Ce concert c’est une fête et d’ailleurs il le dit, confi­den­tiel : « J’ai envie de faire le con et en même temps d’assurer ». Et il assure, croyez le ! Il n’a rien lâché des années rock de ses débuts avec son groupe Le cri de la mouche, rien oublié de toutes ces ren­contres et par­tages qui l’ont tra­ver­sé de part en part : soul, reg­gae, blues. Sans par­ler du ciné­ma, « ma troi­sième pas­sion, dit-il, après la musique… et les femmes ! »

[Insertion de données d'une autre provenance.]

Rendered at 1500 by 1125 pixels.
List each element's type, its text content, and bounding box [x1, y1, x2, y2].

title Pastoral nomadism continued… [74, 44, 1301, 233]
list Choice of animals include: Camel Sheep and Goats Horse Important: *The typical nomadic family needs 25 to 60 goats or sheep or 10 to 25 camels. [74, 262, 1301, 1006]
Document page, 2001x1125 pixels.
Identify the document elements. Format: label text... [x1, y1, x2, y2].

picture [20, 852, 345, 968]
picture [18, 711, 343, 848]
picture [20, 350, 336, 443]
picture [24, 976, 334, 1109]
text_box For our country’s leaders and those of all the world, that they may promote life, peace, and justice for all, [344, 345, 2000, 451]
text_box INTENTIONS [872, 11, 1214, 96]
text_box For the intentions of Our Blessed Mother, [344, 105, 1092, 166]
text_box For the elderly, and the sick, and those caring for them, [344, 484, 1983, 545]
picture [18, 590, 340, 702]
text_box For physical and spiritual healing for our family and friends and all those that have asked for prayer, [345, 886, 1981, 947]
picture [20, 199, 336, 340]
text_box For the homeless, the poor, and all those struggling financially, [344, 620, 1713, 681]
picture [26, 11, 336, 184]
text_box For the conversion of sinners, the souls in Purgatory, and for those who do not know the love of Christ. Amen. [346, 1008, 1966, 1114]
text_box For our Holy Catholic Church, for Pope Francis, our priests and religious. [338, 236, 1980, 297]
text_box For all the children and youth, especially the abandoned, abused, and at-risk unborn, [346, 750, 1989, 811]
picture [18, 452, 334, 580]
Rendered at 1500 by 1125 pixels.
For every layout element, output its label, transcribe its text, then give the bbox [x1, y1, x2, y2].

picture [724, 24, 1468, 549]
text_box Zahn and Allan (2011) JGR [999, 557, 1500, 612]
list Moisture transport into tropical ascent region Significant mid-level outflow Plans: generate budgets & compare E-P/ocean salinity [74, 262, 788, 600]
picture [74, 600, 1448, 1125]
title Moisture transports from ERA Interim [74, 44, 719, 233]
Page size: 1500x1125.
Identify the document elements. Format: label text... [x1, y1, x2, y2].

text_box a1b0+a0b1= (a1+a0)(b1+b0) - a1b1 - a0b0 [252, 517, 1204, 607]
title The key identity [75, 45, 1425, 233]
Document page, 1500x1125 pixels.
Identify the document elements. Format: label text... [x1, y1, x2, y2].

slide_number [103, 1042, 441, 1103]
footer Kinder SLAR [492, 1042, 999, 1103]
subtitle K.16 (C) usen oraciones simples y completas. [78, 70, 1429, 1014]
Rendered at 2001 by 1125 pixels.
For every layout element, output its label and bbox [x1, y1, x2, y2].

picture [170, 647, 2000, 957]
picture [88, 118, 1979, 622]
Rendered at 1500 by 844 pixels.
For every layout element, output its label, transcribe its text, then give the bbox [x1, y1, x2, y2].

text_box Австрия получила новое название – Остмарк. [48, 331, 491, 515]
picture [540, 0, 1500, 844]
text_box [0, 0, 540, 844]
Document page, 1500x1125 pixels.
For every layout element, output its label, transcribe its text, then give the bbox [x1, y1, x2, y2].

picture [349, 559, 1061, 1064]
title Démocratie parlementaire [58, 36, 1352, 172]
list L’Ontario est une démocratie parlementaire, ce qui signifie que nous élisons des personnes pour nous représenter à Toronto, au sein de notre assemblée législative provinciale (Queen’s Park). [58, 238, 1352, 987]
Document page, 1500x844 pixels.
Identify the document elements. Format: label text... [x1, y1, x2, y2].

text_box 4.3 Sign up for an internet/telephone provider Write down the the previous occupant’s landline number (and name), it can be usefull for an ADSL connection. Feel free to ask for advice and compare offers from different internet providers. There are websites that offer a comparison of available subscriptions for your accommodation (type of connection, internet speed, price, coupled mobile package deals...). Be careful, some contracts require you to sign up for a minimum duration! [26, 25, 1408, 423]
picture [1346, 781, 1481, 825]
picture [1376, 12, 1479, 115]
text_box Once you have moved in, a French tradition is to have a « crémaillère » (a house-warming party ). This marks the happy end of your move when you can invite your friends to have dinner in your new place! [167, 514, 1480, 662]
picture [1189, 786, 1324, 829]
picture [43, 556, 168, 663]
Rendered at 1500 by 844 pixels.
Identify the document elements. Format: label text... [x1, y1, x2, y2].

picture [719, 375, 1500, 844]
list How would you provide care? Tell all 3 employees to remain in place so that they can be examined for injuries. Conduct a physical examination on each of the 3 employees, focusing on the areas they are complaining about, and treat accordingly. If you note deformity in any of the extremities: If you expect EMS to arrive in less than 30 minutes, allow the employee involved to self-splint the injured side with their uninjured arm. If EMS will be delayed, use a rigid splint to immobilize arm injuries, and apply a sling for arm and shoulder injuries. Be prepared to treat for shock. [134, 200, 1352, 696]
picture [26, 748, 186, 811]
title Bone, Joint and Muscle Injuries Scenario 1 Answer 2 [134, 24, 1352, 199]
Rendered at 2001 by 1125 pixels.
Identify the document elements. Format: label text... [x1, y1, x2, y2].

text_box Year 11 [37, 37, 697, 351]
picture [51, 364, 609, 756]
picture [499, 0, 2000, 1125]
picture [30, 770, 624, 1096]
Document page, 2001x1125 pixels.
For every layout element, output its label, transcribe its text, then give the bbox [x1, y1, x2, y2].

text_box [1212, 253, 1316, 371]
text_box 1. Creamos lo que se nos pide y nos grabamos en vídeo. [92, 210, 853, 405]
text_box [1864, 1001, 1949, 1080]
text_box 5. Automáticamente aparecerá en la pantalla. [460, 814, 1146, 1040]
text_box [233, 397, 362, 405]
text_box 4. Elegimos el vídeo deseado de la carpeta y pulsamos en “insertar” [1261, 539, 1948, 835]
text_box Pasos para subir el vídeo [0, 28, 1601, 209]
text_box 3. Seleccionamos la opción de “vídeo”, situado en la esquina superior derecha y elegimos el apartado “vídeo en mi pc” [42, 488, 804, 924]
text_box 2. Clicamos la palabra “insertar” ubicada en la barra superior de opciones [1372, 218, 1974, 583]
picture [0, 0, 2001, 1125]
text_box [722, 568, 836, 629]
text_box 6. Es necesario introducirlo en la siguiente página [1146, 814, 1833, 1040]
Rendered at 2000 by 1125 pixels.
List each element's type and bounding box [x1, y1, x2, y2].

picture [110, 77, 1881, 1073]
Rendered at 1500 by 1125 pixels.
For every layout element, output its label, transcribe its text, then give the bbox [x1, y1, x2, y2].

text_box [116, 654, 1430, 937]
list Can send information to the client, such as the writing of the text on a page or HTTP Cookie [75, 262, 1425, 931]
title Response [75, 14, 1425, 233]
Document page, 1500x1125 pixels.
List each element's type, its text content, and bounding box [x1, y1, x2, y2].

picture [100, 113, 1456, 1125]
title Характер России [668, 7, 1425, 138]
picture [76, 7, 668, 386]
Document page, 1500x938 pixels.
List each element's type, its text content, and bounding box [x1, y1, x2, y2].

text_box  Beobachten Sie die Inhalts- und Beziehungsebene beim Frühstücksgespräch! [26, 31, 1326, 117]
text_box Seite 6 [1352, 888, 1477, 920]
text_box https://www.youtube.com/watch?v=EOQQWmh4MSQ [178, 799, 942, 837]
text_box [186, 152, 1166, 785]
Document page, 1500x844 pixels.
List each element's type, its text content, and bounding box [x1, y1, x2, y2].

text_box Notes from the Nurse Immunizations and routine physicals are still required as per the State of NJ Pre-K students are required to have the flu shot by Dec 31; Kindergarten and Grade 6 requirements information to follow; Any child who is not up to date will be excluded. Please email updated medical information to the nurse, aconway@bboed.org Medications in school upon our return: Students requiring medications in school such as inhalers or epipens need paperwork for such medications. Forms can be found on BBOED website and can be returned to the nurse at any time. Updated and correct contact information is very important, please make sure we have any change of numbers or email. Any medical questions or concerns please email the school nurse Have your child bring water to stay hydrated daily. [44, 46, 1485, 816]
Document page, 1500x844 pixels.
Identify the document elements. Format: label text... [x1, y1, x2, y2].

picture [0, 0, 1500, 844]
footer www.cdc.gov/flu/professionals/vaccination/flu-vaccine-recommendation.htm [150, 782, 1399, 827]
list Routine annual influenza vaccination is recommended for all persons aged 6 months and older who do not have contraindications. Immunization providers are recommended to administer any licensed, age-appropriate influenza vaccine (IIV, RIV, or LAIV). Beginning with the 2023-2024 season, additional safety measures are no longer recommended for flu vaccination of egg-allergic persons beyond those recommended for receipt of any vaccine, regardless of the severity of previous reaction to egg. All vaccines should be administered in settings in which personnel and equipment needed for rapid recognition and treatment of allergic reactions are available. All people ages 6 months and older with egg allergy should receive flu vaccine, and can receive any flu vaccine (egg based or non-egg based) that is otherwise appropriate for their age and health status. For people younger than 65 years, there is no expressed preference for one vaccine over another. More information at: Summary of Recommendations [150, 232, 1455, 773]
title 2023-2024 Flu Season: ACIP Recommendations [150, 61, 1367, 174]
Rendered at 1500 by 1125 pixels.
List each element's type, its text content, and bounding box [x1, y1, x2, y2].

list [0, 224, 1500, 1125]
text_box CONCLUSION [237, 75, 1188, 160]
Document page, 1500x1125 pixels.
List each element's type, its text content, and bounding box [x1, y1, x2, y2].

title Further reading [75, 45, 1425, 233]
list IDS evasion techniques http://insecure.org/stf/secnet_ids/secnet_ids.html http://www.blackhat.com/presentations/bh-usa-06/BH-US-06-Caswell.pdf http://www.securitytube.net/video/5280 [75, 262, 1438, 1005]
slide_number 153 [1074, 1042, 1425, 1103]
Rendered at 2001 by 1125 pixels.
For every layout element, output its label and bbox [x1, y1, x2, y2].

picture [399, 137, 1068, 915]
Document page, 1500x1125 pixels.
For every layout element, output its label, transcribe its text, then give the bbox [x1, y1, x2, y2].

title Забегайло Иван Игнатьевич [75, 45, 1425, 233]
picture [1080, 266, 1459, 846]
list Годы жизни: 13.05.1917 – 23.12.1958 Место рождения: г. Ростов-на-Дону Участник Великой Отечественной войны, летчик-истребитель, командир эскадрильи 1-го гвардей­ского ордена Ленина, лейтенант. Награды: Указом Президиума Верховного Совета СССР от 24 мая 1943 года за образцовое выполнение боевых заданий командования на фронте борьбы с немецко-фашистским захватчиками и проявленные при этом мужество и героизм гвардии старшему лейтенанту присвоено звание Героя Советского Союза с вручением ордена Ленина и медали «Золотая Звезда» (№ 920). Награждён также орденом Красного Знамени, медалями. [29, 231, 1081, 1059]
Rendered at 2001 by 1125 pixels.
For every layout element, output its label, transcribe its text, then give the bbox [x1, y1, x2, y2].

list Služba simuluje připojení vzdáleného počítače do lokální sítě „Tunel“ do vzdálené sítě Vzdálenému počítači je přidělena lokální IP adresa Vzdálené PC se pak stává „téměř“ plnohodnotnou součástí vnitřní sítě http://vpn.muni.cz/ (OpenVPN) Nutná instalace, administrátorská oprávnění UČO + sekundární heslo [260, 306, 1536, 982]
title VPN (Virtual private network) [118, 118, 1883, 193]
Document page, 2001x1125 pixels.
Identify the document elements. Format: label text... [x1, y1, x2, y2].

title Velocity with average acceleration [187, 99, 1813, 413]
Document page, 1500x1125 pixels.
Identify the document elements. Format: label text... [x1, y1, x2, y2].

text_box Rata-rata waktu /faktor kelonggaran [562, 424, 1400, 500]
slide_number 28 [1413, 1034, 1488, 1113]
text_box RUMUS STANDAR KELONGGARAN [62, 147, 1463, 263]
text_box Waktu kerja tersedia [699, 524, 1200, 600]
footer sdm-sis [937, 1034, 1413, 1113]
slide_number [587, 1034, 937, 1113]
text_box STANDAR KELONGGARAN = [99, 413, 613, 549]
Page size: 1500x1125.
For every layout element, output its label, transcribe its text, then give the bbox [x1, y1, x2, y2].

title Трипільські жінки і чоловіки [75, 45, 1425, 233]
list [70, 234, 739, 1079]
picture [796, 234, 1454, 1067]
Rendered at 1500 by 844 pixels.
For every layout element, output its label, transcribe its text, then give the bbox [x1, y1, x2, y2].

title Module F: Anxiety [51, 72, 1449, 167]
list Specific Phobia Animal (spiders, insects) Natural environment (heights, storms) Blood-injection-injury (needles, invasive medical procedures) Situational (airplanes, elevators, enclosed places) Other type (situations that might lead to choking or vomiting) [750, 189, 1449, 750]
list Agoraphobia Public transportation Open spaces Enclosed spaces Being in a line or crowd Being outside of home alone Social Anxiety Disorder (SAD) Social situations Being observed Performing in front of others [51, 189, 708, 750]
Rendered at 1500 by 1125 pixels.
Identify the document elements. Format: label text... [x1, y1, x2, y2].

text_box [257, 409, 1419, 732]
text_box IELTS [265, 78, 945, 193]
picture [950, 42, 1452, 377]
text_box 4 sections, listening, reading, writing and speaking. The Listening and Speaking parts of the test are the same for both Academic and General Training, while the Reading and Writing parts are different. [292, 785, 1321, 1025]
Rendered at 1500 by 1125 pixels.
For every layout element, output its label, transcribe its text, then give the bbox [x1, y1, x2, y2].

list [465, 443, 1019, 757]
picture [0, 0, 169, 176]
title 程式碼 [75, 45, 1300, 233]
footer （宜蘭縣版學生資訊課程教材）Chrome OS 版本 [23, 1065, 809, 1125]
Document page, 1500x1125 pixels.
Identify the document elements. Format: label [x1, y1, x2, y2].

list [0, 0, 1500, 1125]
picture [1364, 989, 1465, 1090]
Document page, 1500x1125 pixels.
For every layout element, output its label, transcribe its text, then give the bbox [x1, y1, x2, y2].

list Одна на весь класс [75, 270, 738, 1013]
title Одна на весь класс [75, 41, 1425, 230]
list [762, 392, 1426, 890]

Ce concert est aus­si – et sur­tout ?- ins­tru­men­tal. De larges plages en effet sont accor­dées au cla­vier et aux per­cus­sions. Car on ne sau­rait aller plus loin dans l’évocation de ce moment de joie par­ta­gée sans évo­quer le per­cus­sion­niste d’exception qui l’accompagne, son pote cubain, Fabrice Colom­ba­ni dont le par­cours fait envie : Phoe­nix, ‑M-, Sebas­tien Tel­lier, Bri­gitte, Zeb­da, Alain Bashung, et tant d’autres… Avant de deve­nir en 2012 direc­teur musi­cal du live band de De La Soul. Excu­sez du peu…

On avoue­ra avoir pris un plai­sir sin­gu­lier à voir et entendre ce per­cus­sion­niste afro-cubain. Une invi­ta­tion au rythme, à la danse… A la joie de vivre quand Baz­baz, lui, en joyeux épi­cu­rien, nous invite à aimer, dans tous les sens du mot.

Après le concert, on découvre un homme heu­reux, sim­ple­ment heu­reux d’avoir été là avec nous. Baz­baz, che­veux ren­trés sous sa cas­quette, sort alors de notre écran de télé­vi­sion, de notre poste de radio, et nous rejoint dans la « vraie vie ». Il prend le temps de par­ta­ger un ins­tant. Authen­tique, cha­leu­reux. C’est aus­si ça, le bon­heur accor­dé par une petite salle.